涙が込み上げる。

好きだと告げて死んでいく男の顔を見ながら、それってずるいんじゃないの? と非難の気持ちが湧き上がる。

私の気持ちはどうなるのよ。

ねえ、劉赫……。

「ひっく……うっうっ……」

 嗚咽を零しながら、床に涙の染みを浮かべる。

 後悔と絶望に打ちひしがれている雪蓉の横で、妙に気楽な声がした。

「なんじゃ、もう必要なさそうではないか。

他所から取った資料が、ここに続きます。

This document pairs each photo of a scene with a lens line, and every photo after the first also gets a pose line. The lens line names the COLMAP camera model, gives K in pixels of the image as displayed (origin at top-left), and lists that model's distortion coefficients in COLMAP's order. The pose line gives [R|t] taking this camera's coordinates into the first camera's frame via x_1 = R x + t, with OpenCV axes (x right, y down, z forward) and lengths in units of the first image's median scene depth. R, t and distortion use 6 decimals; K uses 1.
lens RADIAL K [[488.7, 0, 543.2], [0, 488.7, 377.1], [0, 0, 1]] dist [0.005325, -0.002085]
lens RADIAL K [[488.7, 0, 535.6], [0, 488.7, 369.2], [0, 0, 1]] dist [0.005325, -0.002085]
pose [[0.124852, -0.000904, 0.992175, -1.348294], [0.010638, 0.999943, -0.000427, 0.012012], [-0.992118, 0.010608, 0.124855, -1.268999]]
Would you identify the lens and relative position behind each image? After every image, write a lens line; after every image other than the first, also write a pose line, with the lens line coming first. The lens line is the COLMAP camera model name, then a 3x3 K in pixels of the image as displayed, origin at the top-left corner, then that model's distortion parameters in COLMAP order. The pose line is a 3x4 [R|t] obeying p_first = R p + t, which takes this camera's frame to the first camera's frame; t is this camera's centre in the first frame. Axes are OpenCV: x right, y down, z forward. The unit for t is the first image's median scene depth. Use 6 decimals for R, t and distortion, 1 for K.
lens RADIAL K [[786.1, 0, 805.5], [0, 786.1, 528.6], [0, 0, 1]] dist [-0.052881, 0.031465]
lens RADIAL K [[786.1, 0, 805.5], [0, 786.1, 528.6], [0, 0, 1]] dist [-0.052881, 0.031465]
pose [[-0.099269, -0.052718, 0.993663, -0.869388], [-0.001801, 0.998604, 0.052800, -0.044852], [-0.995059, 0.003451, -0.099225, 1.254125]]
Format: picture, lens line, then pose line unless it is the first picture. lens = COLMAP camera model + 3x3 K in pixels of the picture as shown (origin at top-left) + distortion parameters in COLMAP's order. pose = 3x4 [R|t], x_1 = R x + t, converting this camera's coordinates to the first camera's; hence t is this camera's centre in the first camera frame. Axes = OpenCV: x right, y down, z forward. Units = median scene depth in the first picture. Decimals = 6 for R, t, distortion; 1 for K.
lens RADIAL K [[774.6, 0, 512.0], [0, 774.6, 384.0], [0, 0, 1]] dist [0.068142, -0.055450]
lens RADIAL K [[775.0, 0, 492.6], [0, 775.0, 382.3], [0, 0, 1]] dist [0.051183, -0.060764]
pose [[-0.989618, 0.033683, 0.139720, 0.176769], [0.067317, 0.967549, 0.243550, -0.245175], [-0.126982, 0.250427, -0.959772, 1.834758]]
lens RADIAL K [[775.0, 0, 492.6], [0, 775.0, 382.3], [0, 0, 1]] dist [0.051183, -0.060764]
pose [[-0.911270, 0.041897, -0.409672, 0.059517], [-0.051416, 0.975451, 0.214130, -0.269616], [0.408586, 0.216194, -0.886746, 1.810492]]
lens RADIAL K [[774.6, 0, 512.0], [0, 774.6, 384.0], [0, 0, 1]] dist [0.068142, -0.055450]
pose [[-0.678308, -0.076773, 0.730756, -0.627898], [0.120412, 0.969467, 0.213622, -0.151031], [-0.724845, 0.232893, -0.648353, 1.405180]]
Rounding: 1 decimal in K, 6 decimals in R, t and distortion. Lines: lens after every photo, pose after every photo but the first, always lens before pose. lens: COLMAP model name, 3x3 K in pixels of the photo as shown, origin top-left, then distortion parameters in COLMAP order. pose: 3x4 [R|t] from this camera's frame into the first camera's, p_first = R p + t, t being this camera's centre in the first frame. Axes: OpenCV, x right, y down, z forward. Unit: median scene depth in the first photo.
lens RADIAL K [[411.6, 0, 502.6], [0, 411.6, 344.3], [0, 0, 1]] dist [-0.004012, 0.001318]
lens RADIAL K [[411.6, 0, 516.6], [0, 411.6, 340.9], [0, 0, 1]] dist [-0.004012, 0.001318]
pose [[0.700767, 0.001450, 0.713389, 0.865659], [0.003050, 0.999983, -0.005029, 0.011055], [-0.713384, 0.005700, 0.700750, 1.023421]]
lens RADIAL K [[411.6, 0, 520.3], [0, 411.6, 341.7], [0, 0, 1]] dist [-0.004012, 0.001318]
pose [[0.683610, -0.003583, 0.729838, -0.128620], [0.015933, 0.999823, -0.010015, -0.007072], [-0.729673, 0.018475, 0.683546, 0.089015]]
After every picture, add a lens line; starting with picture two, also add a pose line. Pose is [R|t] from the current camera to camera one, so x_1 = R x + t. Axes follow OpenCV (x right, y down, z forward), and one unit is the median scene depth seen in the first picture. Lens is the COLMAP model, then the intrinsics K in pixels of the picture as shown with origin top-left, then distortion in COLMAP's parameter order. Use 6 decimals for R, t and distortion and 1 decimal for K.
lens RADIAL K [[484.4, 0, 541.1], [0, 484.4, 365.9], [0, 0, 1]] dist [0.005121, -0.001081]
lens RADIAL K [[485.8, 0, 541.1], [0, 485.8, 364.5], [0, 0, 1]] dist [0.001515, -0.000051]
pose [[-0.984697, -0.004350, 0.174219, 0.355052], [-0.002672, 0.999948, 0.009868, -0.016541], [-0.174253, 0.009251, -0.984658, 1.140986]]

せっかく持ってきたのに」

 宝玉を手にした仙が、眠っている饕餮を見てがっかりした様子で言った。

「仙婆……、劉赫が、劉赫が……」

 顔を上げ、小さな子供のように泣きながら言う。

雪蓉にとって、仙は育ての祖母のような存在だ。

「劉赫がどうした。ただ寝ているだけではないか」

「……え?」

 涙でぐしょぐしょになった顔が固まる。

慌てて劉赫の胸に耳を当ててみると、ドクッドクと確かに心臓が動く音がした。

「え……本当に?」

 次に劉赫の顔を食い入るように見つめる。

すると、唇から微かにスースーと寝息をたてている。

「本当に……寝てる……」

 さっきまで悲しみに打ちひしがれ、泣いていていた自分が馬鹿らしく思えてきた。

「紛らわしいのよ、この阿呆!」

 スコーンっと綺麗な音を立てて、劉赫の頭を叩く。

皇帝に向かって阿呆と言うのはどうかと思うし、皇帝うんぬん抜かしても大怪我して倒れている人間の頭を叩くのはいかがなものかと仙は思ったが、あえて口にはしなかった。